Find Us On Social Media :

Seabad Chairil Anwar: Susur Jejak Pujangga Bohemian di Kota Malang

By Intisari Online, Senin, 25 Juli 2022 | 07:00 WIB

Ary Budiyanto, dosen Antropologi Universitas Brawijaya, bersama sejarawan FX Domini BB Hera, mengisahkan corat-coret di gedung Balai Kota. Tampak para pejalan Jelajah Seabad Chairil menyimak di Monumen Tugu Kota Malang.

Di mana sosok Widagdo—sang seniman patung itu dalam foto? Sejauh ini Sisco belum bisa memastikannya. Dan, diberitakan siang-malam menjelang acara peresmian itu sang seniman terus memahat semen yang menjadi wajahnya Chairil Anwar.

“Patung ini tingginya tiga meter, yang dikerjakan dalam waktu mepet dengan dana terbatas.” Kemudian Sisco menambahkan kelakar, “Jadi pekerjaan dari dinas dari dulu seperti itu.”

“Patung itu menuai kritikan karena tidak mirip,” kata Sisco. Widagdo, sang seniman, menjawab dengan dalih waktu terbatas, keuangan terbatas, yang penting semangatnya dulu. “Bahannya diceritakan waktu itu dari semen,” ungkap Sisco.

Di seberang patung torso Chairil, Sisco bercerita bahwa pada 21 April 1955, jalanan di Kayutangan ini dipasang spanduk-spanduk yang memuat fragmen-fragmen sajak Chairil. Seminggu berikutnya, yakni pada 26-27 April digelar acara di SMA Alun-alun Bunder.

“Karya Chairil yang ditulis di Malang juga diperdengarkan,” kata Sisco. “Sayangnya bukan Sajak Buat Basuki Resobowo, tetapi Sorga.” Kendati Sorga memang lebih religius, ungkapnya, inspirasinya datang dari lukisan Basuki Resobowo yang dipercaya sebagai ekspresi lukisan nudis pertama karya pelukis Republik. “Paginya tanggal 28 April,” kata Sisco, “peringatan Chairil diadakan di sini [patung torso Chairil] jam 9.30.”

Sisco menjelaskan latar belakang kenapa patung torso Chairil harus berada di sini?
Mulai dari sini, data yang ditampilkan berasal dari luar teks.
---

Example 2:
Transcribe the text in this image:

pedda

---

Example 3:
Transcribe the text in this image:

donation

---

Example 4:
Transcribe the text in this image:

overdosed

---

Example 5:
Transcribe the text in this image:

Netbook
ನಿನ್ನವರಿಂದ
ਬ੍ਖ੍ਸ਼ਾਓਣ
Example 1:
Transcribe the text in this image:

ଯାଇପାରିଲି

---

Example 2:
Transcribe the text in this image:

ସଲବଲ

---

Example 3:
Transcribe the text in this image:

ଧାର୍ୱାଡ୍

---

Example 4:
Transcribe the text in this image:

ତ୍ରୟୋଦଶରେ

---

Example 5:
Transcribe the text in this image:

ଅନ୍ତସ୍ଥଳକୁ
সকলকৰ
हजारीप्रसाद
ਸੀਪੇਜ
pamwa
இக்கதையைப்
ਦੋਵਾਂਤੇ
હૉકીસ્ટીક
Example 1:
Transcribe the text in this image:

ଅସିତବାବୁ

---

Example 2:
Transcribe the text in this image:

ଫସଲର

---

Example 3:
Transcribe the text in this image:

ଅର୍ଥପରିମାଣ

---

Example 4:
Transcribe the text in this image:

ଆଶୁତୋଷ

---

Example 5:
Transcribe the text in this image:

Menurutnya, di sinilah kawasan seniman Malang berkumpul—mungkin serupa Planet Senen di Jakarta. Pun, Dewan Kesenian Malang berada di Jalan Majapahit—kawasan sekitar Kayutangan—sampai hari ini. “Jadi, lalu lalangnya seniman juga di sini, dan peristiwa bersejarah sidang BP KNIP ada di Sarinah sekarang—dulu Gedoeng Ra’jat Indonesia yang menempati bekas Societet Concordia. Diceritakan juga orang-orang peserta sidang ada yang masuk ke Toko Oen.”

Dia mengungkapkan bahwa pada dasarnya tempat ini cocok dan strategis. Jadi, “Keletakan historisnya ada saat 1947 dan secara historis tahun 1955 [sebagai] tempat markasnya seniman, dan itulah mengapa patung ini ada di sini.”
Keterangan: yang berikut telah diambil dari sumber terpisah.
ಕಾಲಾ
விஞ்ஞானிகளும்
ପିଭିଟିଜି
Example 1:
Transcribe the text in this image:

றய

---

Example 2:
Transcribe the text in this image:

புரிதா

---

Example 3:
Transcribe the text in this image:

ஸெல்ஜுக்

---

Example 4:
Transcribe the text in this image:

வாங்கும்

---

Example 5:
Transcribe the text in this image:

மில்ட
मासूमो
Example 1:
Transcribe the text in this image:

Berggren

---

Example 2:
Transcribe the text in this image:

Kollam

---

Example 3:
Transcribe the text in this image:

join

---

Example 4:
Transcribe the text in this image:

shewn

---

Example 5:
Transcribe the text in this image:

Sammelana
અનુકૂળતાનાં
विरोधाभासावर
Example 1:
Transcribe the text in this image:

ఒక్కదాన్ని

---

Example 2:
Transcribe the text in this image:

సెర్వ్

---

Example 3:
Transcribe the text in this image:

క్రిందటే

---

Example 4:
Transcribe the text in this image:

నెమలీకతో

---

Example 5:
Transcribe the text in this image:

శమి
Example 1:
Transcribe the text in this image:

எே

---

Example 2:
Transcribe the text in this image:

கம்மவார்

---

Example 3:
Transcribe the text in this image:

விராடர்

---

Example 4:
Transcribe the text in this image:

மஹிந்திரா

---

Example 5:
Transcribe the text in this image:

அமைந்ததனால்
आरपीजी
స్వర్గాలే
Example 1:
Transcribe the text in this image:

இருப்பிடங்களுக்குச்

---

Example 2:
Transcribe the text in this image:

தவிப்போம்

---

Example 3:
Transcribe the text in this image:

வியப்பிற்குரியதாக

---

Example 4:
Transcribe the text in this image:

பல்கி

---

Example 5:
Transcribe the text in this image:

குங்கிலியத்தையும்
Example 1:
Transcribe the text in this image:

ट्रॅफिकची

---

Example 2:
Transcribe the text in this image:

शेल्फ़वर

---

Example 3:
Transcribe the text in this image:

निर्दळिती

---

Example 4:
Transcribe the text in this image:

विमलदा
Siang kian menggelora, pemaparan di kawasan patung torso Chairil kian memanas. Namun, segerobak es puter telah menyegarkan para pejalan Chairil itu.
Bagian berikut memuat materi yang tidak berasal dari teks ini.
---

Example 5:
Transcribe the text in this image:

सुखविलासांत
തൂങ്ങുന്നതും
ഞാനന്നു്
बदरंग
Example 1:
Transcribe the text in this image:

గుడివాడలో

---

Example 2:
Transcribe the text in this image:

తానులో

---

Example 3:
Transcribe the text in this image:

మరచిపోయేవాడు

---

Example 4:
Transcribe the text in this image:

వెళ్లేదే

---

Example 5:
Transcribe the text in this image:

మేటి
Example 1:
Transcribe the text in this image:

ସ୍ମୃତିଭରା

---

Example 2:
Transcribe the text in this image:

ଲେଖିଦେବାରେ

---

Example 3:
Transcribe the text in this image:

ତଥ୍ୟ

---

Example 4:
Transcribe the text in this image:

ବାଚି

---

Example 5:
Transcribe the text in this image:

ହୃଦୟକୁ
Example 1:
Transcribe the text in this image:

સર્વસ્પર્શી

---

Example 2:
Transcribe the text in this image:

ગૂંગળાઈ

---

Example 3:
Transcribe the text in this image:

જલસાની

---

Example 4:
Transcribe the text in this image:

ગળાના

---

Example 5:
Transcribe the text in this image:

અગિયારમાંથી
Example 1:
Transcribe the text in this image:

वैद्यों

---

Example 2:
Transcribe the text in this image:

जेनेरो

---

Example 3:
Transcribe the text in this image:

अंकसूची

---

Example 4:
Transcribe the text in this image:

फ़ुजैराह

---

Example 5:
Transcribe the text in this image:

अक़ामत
Ary Budiyanto, Dosen Antropologi Universitas Brawijaya Malang, bercerita tentang kuliner Malang sekitar 1940-an sampai 1950-an. Para pejalan Chairil tidak sekadar mencicipi es puter, tetapi juga cerita rasa di setiap suapannya.  

“Ini foto penjual es puter tahun 1947 yang difoto oleh Cast Oorthuys, yang juga memoto sidang KNIP,” kata Ary membuka kisahnya. Ada persamaan penjual masa lalu dan masa kini, yakni mereka masih menggunakan lonceng penanda yang mirip.

Sebelum bercerita tentang es puter, Ary mengawalinya dengan keinginan orang-orang Belanda dengan kuliner dingin pada 1870-an. Sampai-sampai mereka mendatangkan peranti pendingin dari Amerika.